Sans cesse dans l’expérimentation de nos possibles – petits ou grands - (Umwelt) pour ne pas perdre de vue qu’échapper au réel est bel et bien une agitation dérisoire (Ha ! Ha !). Et dans ce tumulte, ordonné ou désordonné, des rythmes cohabitent et forment le mouvement, le vivant (Turba).
Avec l’arrivée en 2006 d’un nouveau bâtiment - pour le CCN de Rillieux-la-Pape. Un lieu à habiter et à co-habiter, un laboratoire citoyen qu’est l’art de la scène destiné aux regards de la cité pour qu’ait lieu le geste d’une poétique publique. Faire que se fabrique et s’exprime par l’adresse publique, de lieux en lieux, de villes en villes, de pays en pays, la part d’existence que l’art nous renvoie. Et par-delà ces multiples endroits, partager les moyens, les outils, les expériences et les actions.
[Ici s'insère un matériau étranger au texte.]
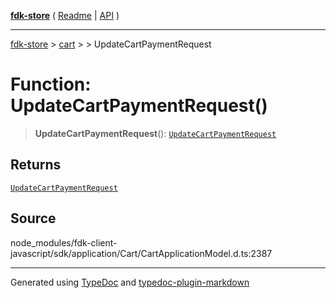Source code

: [**fdk-store**](../../../README.md) ( [Readme](../../../README.md) \| [API](../../../API.md) )

---

[fdk-store](../../../API.md) > [cart](../../README.md) > [<internal>](../README.md) > UpdateCartPaymentRequest

# Function: UpdateCartPaymentRequest()

> **UpdateCartPaymentRequest**(): [`UpdateCartPaymentRequest`](../type-aliases/type-alias.UpdateCartPaymentRequest.md)

## Returns

[`UpdateCartPaymentRequest`](../type-aliases/type-alias.UpdateCartPaymentRequest.md)

## Source

node_modules/fdk-client-javascript/sdk/application/Cart/CartApplicationModel.d.ts:2387

---

Generated using [TypeDoc](https://typedoc.org/) and [typedoc-plugin-markdown](https://www.npmjs.com/package/typedoc-plugin-markdown)
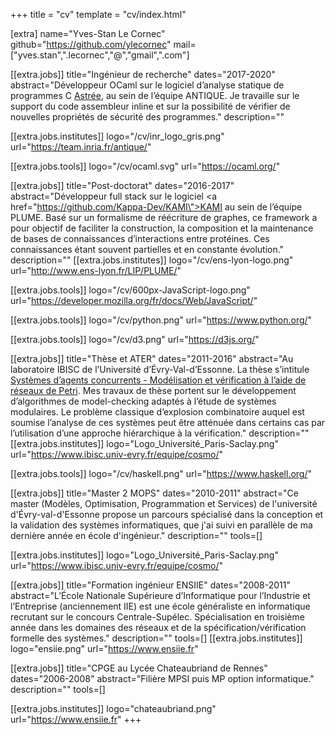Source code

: +++
title = "cv"
template = "cv/index.html"

[extra]
name="Yves-Stan Le Cornec"
github="https://github.com/ylecornec"
mail=["yves.stan",".lecornec","&#64;","gmail",".com"]

[[extra.jobs]]
title="Ingénieur de recherche"
dates="2017-2020"
abstract="Développeur OCaml sur le logiciel d’analyse statique de programmes C <a href='https://www.astree.ens.fr/'>Astrée</a>, au sein de l’équipe ANTIQUE. Je travaille sur le support du code assembleur inline et sur la possibilité de vérifier de nouvelles propriétés de sécurité des programmes."
description=""

[[extra.jobs.institutes]]
logo="/cv/inr_logo_gris.png"
url="https://team.inria.fr/antique/"

[[extra.jobs.tools]]
logo="/cv/ocaml.svg"
url="https://ocaml.org/"

[[extra.jobs]]
title="Post-doctorat"
dates="2016-2017"
abstract="Développeur full stack sur le logiciel <a href=\"https://github.com/Kappa-Dev/KAMI\">KAMI</a> au sein de l’équipe PLUME. Basé sur un formalisme de réécriture de graphes, ce framework a pour objectif de faciliter la construction, la composition et la maintenance de bases de connaissances d’interactions entre protéines. Ces connaissances étant souvent partielles et en constante évolution."
description=""
[[extra.jobs.institutes]]
logo="/cv/ens-lyon-logo.png"
url="http://www.ens-lyon.fr/LIP/PLUME/"

[[extra.jobs.tools]]
logo="/cv/600px-JavaScript-logo.png"
url="https://developer.mozilla.org/fr/docs/Web/JavaScript/"

[[extra.jobs.tools]]
logo="/cv/python.png"
url="https://www.python.org/"

[[extra.jobs.tools]]
logo="/cv/d3.png"
url="https://d3js.org/"

[[extra.jobs]]
title="Thèse et ATER"
dates="2011-2016"
abstract="Au laboratoire IBISC de l’Université d’Évry-Val-d’Essonne. La thèse s’intitule <a href='https://www.theses.fr/226259943'>Systèmes d’agents concurrents - Modélisation et vérification à l’aide de réseaux de Petri</a>. Mes travaux de thèse portent sur le développement d’algorithmes de model-checking adaptés à l’étude de systèmes modulaires. Le problème classique d’explosion combinatoire auquel est soumise l’analyse de ces systèmes peut être atténuée dans certains cas par l’utilisation d’une approche hiérarchique à la vérification."
description=""
[[extra.jobs.institutes]]
logo="Logo_Université_Paris-Saclay.png"
url="https://www.ibisc.univ-evry.fr/equipe/cosmo/"

[[extra.jobs.tools]]
logo="/cv/haskell.png"
url="https://www.haskell.org/"

[[extra.jobs]]
title="Master 2 MOPS"
dates="2010-2011"
abstract="Ce master (Modèles, Optimisation, Programmation et Services) de l'université d'Évry-val-d'Essonne propose un parcours spécialisé dans la conception et la validation des systèmes informatiques, que j'ai suivi en parallèle de ma dernière année en école d'ingénieur."
description=""
tools=[]

[[extra.jobs.institutes]]
logo="Logo_Université_Paris-Saclay.png"
url="https://www.ibisc.univ-evry.fr/equipe/cosmo/"

[[extra.jobs]]
title="Formation ingénieur ENSIIE"
dates="2008-2011"
abstract="L’École Nationale Supérieure d’Informatique pour l’Industrie et l’Entreprise (anciennement IIE) est une école généraliste en informatique recrutant sur le concours Centrale-Supélec. Spécialisation en troisième année dans les domaines des réseaux et de la spécification/vérification formelle des systèmes."
description=""
tools=[]
[[extra.jobs.institutes]]
logo="ensiie.png"
url="https://www.ensiie.fr"

[[extra.jobs]]
title="CPGE au Lycée Chateaubriand de Rennes"
dates="2006-2008"
abstract="Filière MPSI puis MP option informatique."
description=""
tools=[]

[[extra.jobs.institutes]]
logo="chateaubriand.png"
url="https://www.ensiie.fr"
+++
Croiser les champs artistiques, créer, soutenir des recherches, ancrer des actes artistiques dans divers espaces de vie sociale, des écoles aux théâtres, des centres d’art aux centres sociaux, des espaces publics aux habitations ouvertes, des lieux de recherches aux maisons de quartier en faisant vivre le geste artistique comme puissance poétique du faire et du refaire les mondes.
L’année 2011 sera celle d’une remise en chantier des modalités dans lesquelles s’effectuent la réflexion et le travail de la compagnie. Après l’intensité de ces années passées au CCN de Rillieux-la-Pape, s’ouvre la nécessité d’une nouvelle étape en reprenant une activité de compagnie indépendante. Cette décision importante répond au désir toujours très vivant et impératif d’expérimenter autrement l’enjeu que présente l’acte de création, comme un potentiel capable de prolonger sous d’autres formes ce qui en est le cœur.
Après un passage de 3 années à Toulouse, ville qui accueillera pour un court temps cette nouvelle aventure, sans répondre favorablement au besoin impérieux d’un espace de travail pérenne pour une compagnie permanente, l’idée d’une installation à ramdam, une ancienne menuiserie acquise en 1995 grâce aux droits d’auteur à Sainte-Foy-lès-Lyon a pris corps. Ce lieu est activé depuis 17 ans par une association qui propose aux artistes des résidences, de la formation et des ouvertures publiques. Ce projet actif et pérenne est actuellement soutenu par la Région Rhône Alpes, l’Etat et la ville de Sainte-Foy-lès-Lyon.
L’installation de la compagnie dans ce lieu en 2015 permettra de continuer à ouvrir l’espace immatériel d’un commun qui cherche obstinément à s’exercer et enclenchera le déploiement d’un nouveau projet ambitieux en coopération avec l’actuelle équipe : ramdam, un centre d’art.